Informationen zum freiwilligen Engagement für Arbeitssuchende

Ehrenamtliche Aktivitäten sind auch in einem Umfang von 15 und mehr Wochenstunden möglich, ohne dass der Anspruch auf Arbeitslosengeld entfällt. Ob die Arbeitssuche bei einem Engagement über 15 Stunden pro Woche leidet, entscheiden Arbeitsämter und Jobcenter im Einzelfall. Das Ehrenamt darf kein „verstecktes Erwerbsverhältnis“ sein und die freiwillige Tätigkeit muss jederzeit unterbrochen oder beendet werden können.

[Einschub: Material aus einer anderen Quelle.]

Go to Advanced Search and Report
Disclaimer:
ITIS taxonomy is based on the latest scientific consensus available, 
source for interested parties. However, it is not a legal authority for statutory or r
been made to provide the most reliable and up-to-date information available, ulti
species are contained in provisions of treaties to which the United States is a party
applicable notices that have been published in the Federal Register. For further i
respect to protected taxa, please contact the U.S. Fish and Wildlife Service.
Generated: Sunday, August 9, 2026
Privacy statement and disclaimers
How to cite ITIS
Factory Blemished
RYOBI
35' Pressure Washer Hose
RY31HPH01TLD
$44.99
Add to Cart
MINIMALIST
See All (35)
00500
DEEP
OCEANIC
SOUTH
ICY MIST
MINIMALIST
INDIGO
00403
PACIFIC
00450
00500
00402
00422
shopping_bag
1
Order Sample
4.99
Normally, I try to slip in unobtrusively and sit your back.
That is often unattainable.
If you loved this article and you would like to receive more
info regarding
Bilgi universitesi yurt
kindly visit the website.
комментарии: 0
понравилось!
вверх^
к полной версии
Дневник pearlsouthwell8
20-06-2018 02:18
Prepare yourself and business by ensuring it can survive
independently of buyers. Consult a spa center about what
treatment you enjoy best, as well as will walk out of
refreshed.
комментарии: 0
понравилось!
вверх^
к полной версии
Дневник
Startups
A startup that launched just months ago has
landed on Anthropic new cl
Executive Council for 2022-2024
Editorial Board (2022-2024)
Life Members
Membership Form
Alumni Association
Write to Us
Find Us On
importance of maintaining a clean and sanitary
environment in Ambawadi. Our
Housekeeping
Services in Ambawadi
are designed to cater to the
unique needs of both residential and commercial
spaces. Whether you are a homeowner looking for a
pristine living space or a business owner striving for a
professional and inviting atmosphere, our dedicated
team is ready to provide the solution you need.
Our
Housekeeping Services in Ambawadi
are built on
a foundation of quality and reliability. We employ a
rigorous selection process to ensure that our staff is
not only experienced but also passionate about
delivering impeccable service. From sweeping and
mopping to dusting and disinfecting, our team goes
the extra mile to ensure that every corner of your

Weitere Infos zur Anrechnung von Aufwandsentschädigungen

Das erweiterte Führungszeugnis

Bei einigen ehrenamtlichen Aktivitäten kann sich die Einsichtnahme in das erweiterte Führungszeugnis des ehrenamtlich Tätigen durch den jeweiligen Träger ergeben.

Das gilt vor allem für Tätigkeiten in einem pädagogischen und betreuenden Zusammenhang, je nach Art, Dauer und Intensität des Kontakts. Hier sollte die Frage im Mittelpunkt stehen, ob sich ein besonderes Vertrauensverhältnis zwischen dem Ehrenamtlichen und dem zu Betreuenden entwickeln kann, das missbraucht werden könnte.

Aufgrund des Datenschutzes ist das Führungszeugnis bei den Trägern oder dem Verband lediglich vorzulegen. Es sollten keine Originale oder Kopien weitergegeben werden.

Das Führungszeugnis ist bei den örtlichen Meldebehörden bzw. Bürgerbüros zu beantragen. Derzeit kostet das erweiterte Führungszeugnis 13 Euro.
Laut § 12 JVKostO (Justizverwaltungskostenordnung) kann ein Antrag auf Befreiung bei der Meldebehörde gestellt werden, bei:

  • Mittellosigkeit (Bezug von Arbeitslosengeld II, Sozialhilfe oder Kinderzuschlag)
  • Ausübung einer ehrenamtlichen Tätigkeit

Der   Antrag auf Befreiung  ist gleichzeitig mit der Beantragung des Führungszeugnisses bei der Meldebehörde abzugeben.